_TEXTO DE LECTURA_:

7/05/2020

Minería: opulencia y miseria

Editorial La Jornada 
Al menos 162 mineros murieron sepultados por un torrente de barro a causa de las fuertes lluvias en el norte de Myanmar. El número total de fallecidos se desconoce, pues en la inundación de la mina de jade a cielo abierto en la que trabajaban sólo fue posible rescatar los cuerpos que salieron a flote. El accidente cobró notoriedad internacional por la gran cantidad de víctimas, pero dista de ser un evento excepcional en la minería del jade en la zona de Hpakant: apenas el año pasado, 50 personas murieron en un alud de tierra, y durante 2015 más de 100 perdieron la vida en incidentes de este tipo.
El denominador común entre los trabajadores que extraen esta piedra semipreciosa es ser migrantes de comunidades étnicas marginadas, quienes reciben pagas miserables por ejercer su labor en condiciones de semiclandestinidad. La situación de vulnerabilidad delos trabajadores queda ilustrada por el hecho de que se vieron obligados a continuar sus la-bores, pese a las advertencias de las autorida-des locales con respecto a las lluvias. Esta pre-cariedad contrasta con las fabulosas ganancias que se embolsan quienes controlan el negocio de miles de millones de dólares del tráfico de jade.
Como se ha dado cuenta en este espacio, lo dicho sobre la minería en la nación del sudeste asiático se replica en todas las latitudes donde tiene lugar esta actividad extractiva, y de manera notoria en México. En efecto, históricamente la minería se ha caracterizado por ser un negocio en el que los extremos de la miseria, la explotación y el sufrimiento humano producen cantidades desmesuradas de riqueza a las personas o corporaciones que ejercen el usufructo sobre los minerales arrancados del suelo.

_TUS INSTRUCCIONES_: Copia íntegro y sin ningún cambio el editorial de arriba sobre la minería.

_DATOS DE ORIGEN_:
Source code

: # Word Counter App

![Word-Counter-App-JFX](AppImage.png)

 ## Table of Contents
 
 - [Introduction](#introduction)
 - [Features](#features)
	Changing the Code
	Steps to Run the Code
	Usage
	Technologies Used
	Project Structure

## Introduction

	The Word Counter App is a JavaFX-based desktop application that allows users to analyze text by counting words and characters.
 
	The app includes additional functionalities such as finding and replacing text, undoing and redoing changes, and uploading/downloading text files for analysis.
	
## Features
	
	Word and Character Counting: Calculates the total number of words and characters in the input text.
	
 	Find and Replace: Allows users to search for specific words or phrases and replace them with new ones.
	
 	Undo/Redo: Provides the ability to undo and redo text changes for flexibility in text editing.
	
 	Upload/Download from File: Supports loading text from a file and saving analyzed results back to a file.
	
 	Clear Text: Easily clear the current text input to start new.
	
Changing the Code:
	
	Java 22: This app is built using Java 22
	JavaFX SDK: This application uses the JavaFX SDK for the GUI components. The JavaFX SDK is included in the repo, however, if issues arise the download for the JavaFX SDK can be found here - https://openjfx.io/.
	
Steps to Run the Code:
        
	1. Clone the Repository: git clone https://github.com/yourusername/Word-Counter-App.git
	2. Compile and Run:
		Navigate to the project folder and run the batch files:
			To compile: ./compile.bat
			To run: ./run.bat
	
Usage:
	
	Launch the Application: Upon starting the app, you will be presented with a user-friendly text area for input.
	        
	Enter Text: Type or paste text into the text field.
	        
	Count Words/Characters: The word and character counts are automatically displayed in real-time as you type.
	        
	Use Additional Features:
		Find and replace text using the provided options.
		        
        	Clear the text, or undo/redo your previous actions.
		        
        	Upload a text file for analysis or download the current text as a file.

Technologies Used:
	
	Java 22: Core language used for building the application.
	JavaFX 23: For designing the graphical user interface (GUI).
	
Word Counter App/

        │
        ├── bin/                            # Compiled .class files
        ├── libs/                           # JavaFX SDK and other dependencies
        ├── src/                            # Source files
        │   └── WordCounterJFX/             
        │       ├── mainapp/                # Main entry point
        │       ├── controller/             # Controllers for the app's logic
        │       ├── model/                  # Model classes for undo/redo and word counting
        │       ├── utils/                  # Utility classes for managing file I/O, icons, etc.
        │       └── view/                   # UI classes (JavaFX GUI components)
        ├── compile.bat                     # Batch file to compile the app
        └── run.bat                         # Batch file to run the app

_RESPUESTA_:
7/05/2020

Minería: opulencia y miseria

Editorial La Jornada 
Al menos 162 mineros murieron sepultados por un torrente de barro a causa de las fuertes lluvias en el norte de Myanmar. El número total de fallecidos se desconoce, pues en la inundación de la mina de jade a cielo abierto en la que trabajaban sólo fue posible rescatar los cuerpos que salieron a flote. El accidente cobró notoriedad internacional por la gran cantidad de víctimas, pero dista de ser un evento excepcional en la minería del jade en la zona de Hpakant: apenas el año pasado, 50 personas murieron en un alud de tierra, y durante 2015 más de 100 perdieron la vida en incidentes de este tipo.
El denominador común entre los trabajadores que extraen esta piedra semipreciosa es ser migrantes de comunidades étnicas marginadas, quienes reciben pagas miserables por ejercer su labor en condiciones de semiclandestinidad. La situación de vulnerabilidad delos trabajadores queda ilustrada por el hecho de que se vieron obligados a continuar sus la-bores, pese a las advertencias de las autorida-des locales con respecto a las lluvias. Esta pre-cariedad contrasta con las fabulosas ganancias que se embolsan quienes controlan el negocio de miles de millones de dólares del tráfico de jade.
Como se ha dado cuenta en este espacio, lo dicho sobre la minería en la nación del sudeste asiático se replica en todas las latitudes donde tiene lugar esta actividad extractiva, y de manera notoria en México. En efecto, históricamente la minería se ha caracterizado por ser un negocio en el que los extremos de la miseria, la explotación y el sufrimiento humano producen cantidades desmesuradas de riqueza a las personas o corporaciones que ejercen el usufructo sobre los minerales arrancados del suelo.